Construction cranes over Yerevan capture the building boom now powering Armenia's economy, the single biggest driver of double-digit sector growth in 2026. Photo: Unsplash.

Armenia's economy carried strong momentum into the summer of 2026, with the country's economic activity index rising 8% in January through May compared with the same period a year earlier, according to data from the Statistical Committee of Armenia. The reading confirms that the rapid expansion recorded at the start of the year has held up, even as exports softened and the wider South Caucasus navigated a fragile post-conflict transition.

Construction remained the standout performer. Output in the sector climbed 24.1% year-on-year in the first five months, reaching 207.34 billion drams, with May activity alone up 27.1% against the same month in 2025. Industrial production rose 12.2% over the period to 1.266 trillion drams, underpinned by a powerful recovery in mining and quarrying, which posted 35.5% growth in the first quarter. The construction and industrial surge has more than offset weakness in re-export trade that had inflated headline figures in prior years.

The buoyant data arrived alongside an upgraded external assessment. In its June 2026 Global Economic Prospects report, the World Bank improved Armenia's growth forecast for the year to 5.3%, up from the 4.9% it projected in January. The revision aligns the bank with other lenders: the Eurasian Development Bank also sees 5.3% growth, while the Asian Development Bank and EBRD both forecast 5.5%, and the IMF projects 5.25%. The cluster of estimates points to a broad-based consensus that Armenia's underlying expansion is durable rather than driven by one-off flows. The latest figures published by ARKA show the breadth of the gains across sectors.

WHAT TO DO ->
**A)** From the article on Armenia's economy, list every lender that gives a growth forecast for Armenia in 2026, along with the figure each one projects.
**B)** Carry on the article about Armenia's economy from the point where it stops, adding a few sentences in the same style.
The entries have nothing to do with the article on Armenia's economy.

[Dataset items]

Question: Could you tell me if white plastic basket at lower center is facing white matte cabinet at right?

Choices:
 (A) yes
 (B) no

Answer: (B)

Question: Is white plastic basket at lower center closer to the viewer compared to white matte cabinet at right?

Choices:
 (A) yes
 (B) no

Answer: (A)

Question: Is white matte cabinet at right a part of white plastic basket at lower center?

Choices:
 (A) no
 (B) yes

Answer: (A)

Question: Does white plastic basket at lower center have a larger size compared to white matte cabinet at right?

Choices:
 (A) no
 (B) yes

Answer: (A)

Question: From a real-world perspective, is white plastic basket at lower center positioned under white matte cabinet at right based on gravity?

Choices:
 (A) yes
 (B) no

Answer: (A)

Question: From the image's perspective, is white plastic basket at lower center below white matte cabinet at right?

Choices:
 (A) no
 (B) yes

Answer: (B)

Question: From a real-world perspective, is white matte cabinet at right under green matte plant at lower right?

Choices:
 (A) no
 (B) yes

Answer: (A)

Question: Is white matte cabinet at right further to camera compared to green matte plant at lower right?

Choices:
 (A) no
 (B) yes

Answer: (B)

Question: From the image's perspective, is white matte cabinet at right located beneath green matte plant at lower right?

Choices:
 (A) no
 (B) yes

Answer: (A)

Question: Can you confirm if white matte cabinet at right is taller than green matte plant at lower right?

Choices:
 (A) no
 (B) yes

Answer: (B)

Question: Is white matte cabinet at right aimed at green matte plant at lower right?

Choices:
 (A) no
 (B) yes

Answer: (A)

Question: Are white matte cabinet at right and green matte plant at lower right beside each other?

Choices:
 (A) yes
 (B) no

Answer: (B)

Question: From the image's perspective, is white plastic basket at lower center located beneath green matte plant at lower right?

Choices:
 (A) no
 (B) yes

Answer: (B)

OUTPUTS BY TASK ->
**A)**
- World Bank: 5.3% (up from 4.9% in January)
- Eurasian Development Bank: 5.3%
- Asian Development Bank: 5.5%
- EBRD: 5.5%
- IMF: 5.25%

**B)**
Beneath the headline growth, however, policymakers are watching two pressure points. Inflation has remained sticky, and the IMF has cautioned that price growth will stay elevated in the near term, complicating the Central Bank's path on interest rates. The bank intervened heavily in currency markets through 2025, purchasing roughly $1.8 billion, and combined with a March Eurobond issuance lifted gross reserves to about $5.1 billion, or 3.9 months of import cover. That buffer gives Yerevan room to manage external shocks, but officials acknowledge that sustaining 6% average annual growth, the government's medium-term target, will require deeper structural reform rather than cyclical construction strength.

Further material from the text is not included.